U.S. Ambassador to Libya Christopher Stevens. (Photo: Newscom)

U.S. Ambassador to Libya Christopher Stevens. (Newscom)

With Sunday’s 60 Minutes segment on Benghazi, CBS renewed interest in a calamity that the Obama Administration had hoped would be long forgotten.

However, until the American people, Congress, and the families of the four American victims of the terrorist attack on September 11, 2012, have more and better answers and until the guilty have been brought to justice, this scandal will not go away. As a result of CBS reporter Lara Logan’s report, the blogosphere has erupted in recriminations over Benghazi once again.

At the center of the piece is one of the few eyewitness accounts to the attack on the record. (Senator Lindsey Graham [R–SC] on Monday threatened to hold up confirmation of Obama Administration nominations unless it makes 14 eyewitnesses available to the congressional investigative committees.)

The eyewitness interviewed by CBS appeared under the pseudonym Morgan Jones. He is a British former security chief for Blue Mountain Security, an unarmed security company, which was supposed to work with the Libyan militia also assigned to guard the American diplomatic personnel.
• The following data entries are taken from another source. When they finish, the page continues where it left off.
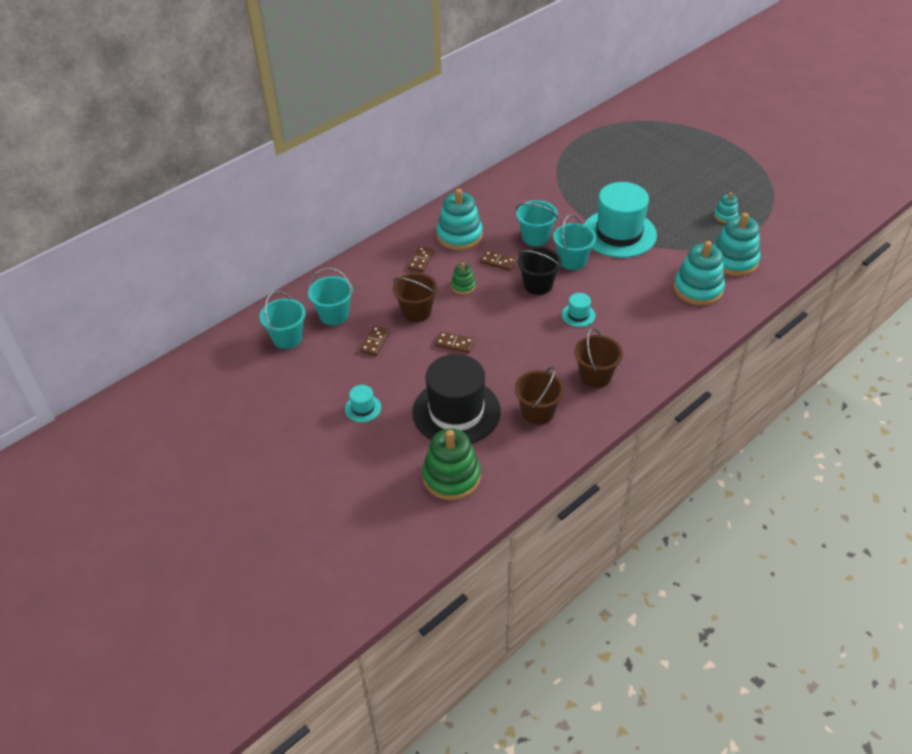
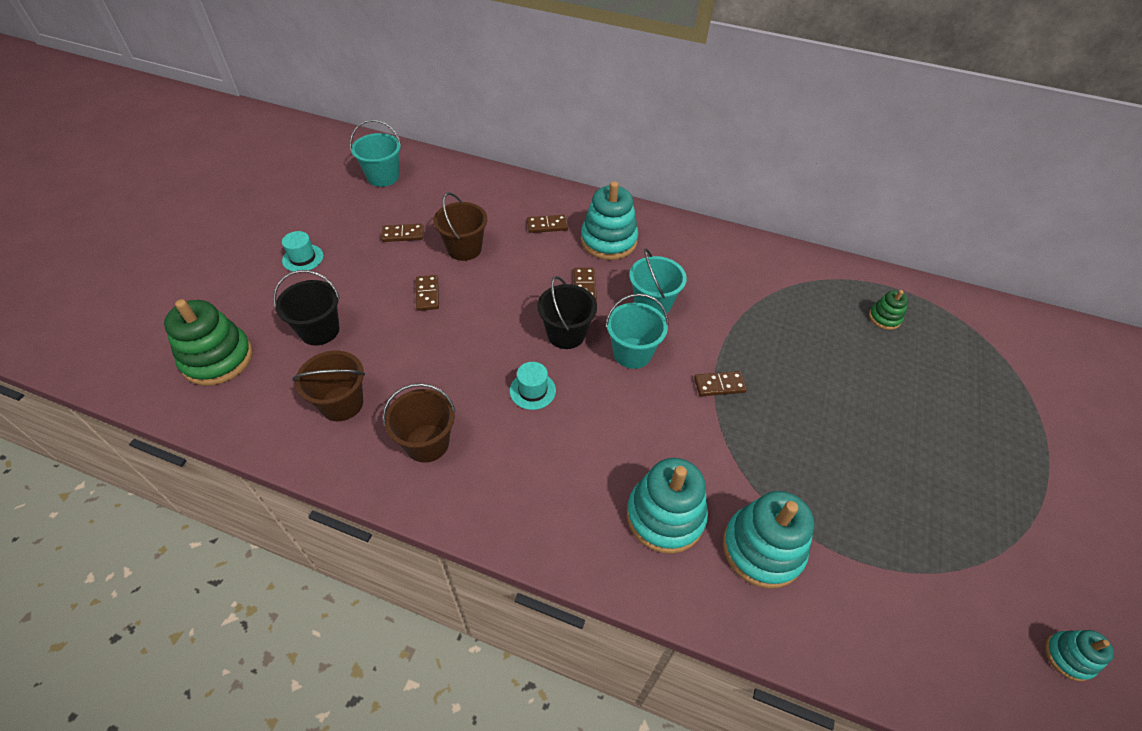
camera: 60 degrees right, 5 degrees up
turquoise bucket [308,267,353,325] -> none
black hat [412,354,501,444] -> black bucket [273,270,340,346]
green stacking toy [451,263,476,294] -> green stacking toy moved to [869,290,908,330]
turquoise hat [584,182,657,258] -> brown domino [694,371,747,396]
turquoise stacking toy [714,192,738,223] -> turquoise stacking toy moved to [1045,630,1114,681]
Also appearing are Gregory Hicks, then deputy chief of mission in the U.S. embassy in Tripoli, and Andy Wood, senior security official at the embassy.

Throughout the summer it was clear that the Libyan militia was totally inadequate for the job, routinely found in their office drinking tea and laughing rather than manning the gate. They could clearly not be trusted to defend the compound in the event of an attack. Meanwhile, al-Qaeda was flying its black flag over government buildings in Benghazi and had even posted its intentions of the Internet, as Wood explains: First an attack on the International Red Cross, then an attack on the British, and finally an attack on the Americans. Two of those had taken place just as promised.

The night of the attack, Jones had received a phone call from one of his security guards at the U.S. compound. “He said, ‘We are under attack.’ He was running and sounded scared.” Jones ran to the compound, grabbing a rifle, which he used to bash an attacker’s face in, as he scaled the perimeter wall. At that point, Stevens was missing. The attackers were all over the compound. Local Libyan staff was brutally pistol whipped and eventually let go by the attackers.

Later that evening, Jones snuck into a local Benghazi hospital where he had heard that a dead American was located. One glance told him it was his friend Chris Stevens in the hospital room. Only hours before, the two of them had discussed the lack of security at the compound, and now the horror had struck. Jones says he had never been so angry.

Those on the ground in Libya voice no doubt that the attack was sophisticated and coordinated. The shelling of the CIA annex, where the battle subsequently moved, showed a high degree of precision, with three direct hits to its roof in the dead of night.

The 60 Minutes segment stops short of assigning blame for the Obama Administration’s failure to provide adequate security or military support for the Americans in Benghazi. An investigative piece on the Washington angle of the story, which has been far from fully told, is a much-needed follow-up.